Chegou aos nossos ouvidos que a Clutch teria chegado ao fim na Rua 2. Mas, pelo que conseguimos apurar, a decisão não teria acontecido por causa de um único problema. Na verdade, algumas situações foram se acumulando com o tempo até chegar ao ponto em que continuar já não parecia fazer tanto sentido.

Procurado pela nossa equipe, Koda, embaixador da Rua 2 e líder da Clutch, contou que, depois de praticamente um ano à frente da fraternidade, sentiu que precisava dar uma pausa. A Clutch acabou ocupando uma parte muito grande da sua rotina, entre eventos, lore, dinâmicas, recrutamentos, movimentação dos membros e toda a preocupação em tentar manter a fraternidade sempre ativa.
Com o tempo, aquilo que antes era divertido começou a ficar cansativo. Koda percebeu que, se continuasse naquele ritmo, poderia acabar fazendo as coisas mais por obrigação do que por vontade, e isso poderia fazer com que perdesse o carinho que construiu pela Clutch.
“Eu tava sempre pensando no que fazer, em evento, lore, dinâmica, recrutamento, em como movimentar os membros, no que dava pra melhorar… e por mais que eu tenha amado fazer tudo isso, chegou um momento em que começou a ser mais cansativo do que divertido.”
Mas não foi só isso.
Alguns membros, que preferiram não se identificar, também falaram sobre outros problemas que teriam contribuído para esse desgaste. Entre eles estão os problemas técnicos da cidade durante os eventos, principalmente aquelas situações em que os próprios players não conseguem “se enxergar”.
Também existe uma cobrança para que as fraternidades estejam o tempo inteiro criando eventos, movimentando a cidade e trazendo coisas novas. Para quem já está há bastante tempo na Rua 2, isso teria começado a deixar a experiência um pouco cansativa.
Outro ponto citado foi o horário em que algumas lores acontecem. Segundo integrantes, determinadas atividades acabam começando tarde demais, o que dificulta a participação de quem precisa acordar cedo no dia seguinte.

_TAREFAS A REALIZAR_
1) Segundo o texto sobre o fim da Clutch, por quanto tempo Koda esteve à frente da fraternidade antes de sentir que precisava de uma pausa?
2) Reproduza sem alterações o trecho do texto sobre o fim da Clutch que vai de "Com o tempo, aquilo" até "construiu pela Clutch.".
A listagem não tem nenhuma relação com este exercício.

_LISTAGEM FORNECIDA_
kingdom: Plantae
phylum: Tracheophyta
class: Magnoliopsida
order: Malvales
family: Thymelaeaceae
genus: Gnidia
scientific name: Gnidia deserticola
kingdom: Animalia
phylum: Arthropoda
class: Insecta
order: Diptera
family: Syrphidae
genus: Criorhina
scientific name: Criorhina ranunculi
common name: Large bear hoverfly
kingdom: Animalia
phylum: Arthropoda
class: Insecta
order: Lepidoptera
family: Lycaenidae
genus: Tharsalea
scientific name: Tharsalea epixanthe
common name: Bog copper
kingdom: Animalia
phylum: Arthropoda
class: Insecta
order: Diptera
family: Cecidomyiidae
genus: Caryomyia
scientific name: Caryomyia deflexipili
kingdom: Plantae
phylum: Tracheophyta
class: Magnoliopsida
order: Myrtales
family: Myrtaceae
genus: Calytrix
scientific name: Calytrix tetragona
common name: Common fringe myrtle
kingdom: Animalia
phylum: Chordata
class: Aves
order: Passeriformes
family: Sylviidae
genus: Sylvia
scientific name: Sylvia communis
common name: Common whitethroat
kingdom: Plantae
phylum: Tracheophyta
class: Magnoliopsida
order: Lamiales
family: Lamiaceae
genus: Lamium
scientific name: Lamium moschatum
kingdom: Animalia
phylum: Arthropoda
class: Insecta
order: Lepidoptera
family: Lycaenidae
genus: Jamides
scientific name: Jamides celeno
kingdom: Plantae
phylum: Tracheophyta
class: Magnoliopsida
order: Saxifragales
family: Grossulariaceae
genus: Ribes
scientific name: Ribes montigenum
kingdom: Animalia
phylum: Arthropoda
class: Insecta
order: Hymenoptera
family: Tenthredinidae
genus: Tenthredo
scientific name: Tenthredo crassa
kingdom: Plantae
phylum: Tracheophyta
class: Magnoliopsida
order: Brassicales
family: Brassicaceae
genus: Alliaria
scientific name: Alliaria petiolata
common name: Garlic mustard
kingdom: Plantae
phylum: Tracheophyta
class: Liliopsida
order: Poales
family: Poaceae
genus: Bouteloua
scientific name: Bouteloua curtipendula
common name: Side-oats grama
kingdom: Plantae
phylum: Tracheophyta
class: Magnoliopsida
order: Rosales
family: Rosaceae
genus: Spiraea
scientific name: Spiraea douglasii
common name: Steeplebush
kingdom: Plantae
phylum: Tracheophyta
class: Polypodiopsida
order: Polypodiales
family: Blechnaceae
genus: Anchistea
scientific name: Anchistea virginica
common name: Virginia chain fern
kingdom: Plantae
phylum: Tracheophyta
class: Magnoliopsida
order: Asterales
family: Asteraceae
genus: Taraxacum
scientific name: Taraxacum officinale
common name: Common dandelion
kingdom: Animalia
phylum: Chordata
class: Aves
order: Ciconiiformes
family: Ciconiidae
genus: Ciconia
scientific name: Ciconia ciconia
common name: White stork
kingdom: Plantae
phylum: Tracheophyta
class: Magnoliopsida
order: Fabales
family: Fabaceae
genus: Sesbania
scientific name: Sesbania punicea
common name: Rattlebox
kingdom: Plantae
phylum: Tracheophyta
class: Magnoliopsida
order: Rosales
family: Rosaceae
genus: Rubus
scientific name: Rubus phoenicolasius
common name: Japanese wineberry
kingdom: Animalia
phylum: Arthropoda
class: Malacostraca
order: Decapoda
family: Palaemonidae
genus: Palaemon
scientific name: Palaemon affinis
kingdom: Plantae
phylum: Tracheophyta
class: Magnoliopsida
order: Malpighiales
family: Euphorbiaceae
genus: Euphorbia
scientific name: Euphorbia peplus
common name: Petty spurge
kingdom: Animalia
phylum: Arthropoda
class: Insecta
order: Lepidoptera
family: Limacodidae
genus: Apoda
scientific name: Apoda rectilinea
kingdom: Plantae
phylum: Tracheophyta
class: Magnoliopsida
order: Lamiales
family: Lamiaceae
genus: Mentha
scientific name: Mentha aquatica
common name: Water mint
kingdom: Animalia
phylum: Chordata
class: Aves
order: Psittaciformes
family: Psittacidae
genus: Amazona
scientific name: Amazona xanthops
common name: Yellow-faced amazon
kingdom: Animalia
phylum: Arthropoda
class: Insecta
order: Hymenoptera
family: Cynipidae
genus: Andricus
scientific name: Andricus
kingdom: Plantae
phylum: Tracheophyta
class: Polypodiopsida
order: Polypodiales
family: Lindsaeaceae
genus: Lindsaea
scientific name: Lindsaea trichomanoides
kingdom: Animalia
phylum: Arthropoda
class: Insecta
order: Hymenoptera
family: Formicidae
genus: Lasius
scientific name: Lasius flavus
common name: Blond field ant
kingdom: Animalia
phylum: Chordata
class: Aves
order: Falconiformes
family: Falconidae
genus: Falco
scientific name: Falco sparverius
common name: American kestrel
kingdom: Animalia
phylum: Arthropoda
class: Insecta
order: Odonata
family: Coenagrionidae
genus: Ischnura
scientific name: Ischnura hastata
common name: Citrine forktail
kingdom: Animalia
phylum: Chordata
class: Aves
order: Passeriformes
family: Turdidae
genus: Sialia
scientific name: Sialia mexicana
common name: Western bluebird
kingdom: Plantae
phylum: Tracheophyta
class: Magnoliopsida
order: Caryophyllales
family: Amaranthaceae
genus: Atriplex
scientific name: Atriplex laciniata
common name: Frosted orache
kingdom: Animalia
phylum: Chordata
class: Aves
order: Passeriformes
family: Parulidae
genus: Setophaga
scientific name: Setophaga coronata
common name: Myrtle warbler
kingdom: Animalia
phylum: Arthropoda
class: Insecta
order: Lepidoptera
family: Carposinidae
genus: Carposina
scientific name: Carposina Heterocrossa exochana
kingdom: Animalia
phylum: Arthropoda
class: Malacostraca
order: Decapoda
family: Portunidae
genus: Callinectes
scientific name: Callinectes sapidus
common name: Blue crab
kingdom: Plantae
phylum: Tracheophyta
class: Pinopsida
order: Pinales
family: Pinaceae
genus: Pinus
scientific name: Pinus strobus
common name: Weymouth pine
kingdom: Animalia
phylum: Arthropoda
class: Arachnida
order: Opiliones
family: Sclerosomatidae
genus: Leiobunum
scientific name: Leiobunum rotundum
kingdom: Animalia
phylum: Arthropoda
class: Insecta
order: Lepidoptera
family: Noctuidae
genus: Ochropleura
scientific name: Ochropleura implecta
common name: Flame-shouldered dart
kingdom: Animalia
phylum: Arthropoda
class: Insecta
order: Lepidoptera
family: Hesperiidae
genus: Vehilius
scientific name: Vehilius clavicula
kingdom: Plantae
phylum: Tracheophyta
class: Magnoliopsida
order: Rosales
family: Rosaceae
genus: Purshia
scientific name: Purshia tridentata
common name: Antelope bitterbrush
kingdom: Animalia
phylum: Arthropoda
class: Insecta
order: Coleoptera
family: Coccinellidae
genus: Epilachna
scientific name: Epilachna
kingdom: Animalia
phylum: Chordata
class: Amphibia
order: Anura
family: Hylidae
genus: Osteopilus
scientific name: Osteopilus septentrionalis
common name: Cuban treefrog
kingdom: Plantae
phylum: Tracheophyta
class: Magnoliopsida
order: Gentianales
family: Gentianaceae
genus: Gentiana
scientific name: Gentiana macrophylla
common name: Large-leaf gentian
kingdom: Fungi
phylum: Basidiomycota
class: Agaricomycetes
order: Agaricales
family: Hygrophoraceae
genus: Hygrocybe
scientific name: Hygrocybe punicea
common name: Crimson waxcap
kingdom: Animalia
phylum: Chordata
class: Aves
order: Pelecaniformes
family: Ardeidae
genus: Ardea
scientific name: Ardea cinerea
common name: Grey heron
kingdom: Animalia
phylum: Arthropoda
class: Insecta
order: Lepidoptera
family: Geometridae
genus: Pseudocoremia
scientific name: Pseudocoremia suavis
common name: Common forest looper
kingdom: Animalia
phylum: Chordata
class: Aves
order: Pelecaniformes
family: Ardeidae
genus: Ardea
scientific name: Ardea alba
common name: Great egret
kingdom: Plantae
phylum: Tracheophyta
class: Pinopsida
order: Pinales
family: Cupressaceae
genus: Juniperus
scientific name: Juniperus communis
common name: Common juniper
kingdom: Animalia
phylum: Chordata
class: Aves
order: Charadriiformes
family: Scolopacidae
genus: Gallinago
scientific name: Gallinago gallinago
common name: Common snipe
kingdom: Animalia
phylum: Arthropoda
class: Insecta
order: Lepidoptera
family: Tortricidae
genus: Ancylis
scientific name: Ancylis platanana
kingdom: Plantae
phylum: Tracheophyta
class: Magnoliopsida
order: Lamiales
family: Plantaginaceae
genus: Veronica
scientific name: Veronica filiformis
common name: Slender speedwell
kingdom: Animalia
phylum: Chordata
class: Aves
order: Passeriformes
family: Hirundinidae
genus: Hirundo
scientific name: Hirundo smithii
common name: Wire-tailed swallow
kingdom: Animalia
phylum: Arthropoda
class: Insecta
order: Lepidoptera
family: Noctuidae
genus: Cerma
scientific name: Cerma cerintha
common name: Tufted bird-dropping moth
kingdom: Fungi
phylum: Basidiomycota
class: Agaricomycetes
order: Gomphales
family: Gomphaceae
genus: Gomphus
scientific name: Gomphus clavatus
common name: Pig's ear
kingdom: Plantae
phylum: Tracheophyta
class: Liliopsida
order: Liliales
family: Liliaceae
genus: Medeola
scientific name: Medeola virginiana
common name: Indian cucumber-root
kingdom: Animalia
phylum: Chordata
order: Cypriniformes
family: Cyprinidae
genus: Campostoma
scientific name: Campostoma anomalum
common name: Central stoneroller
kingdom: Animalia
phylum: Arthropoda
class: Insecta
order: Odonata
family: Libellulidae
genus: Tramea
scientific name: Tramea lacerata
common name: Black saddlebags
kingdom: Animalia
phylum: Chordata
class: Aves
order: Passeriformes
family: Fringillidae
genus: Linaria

_RESPOSTAS ESPERADAS_
1) Praticamente um ano.

2)
Com o tempo, aquilo que antes era divertido começou a ficar cansativo. Koda percebeu que, se continuasse naquele ritmo, poderia acabar fazendo as coisas mais por obrigação do que por vontade, e isso poderia fazer com que perdesse o carinho que construiu pela Clutch.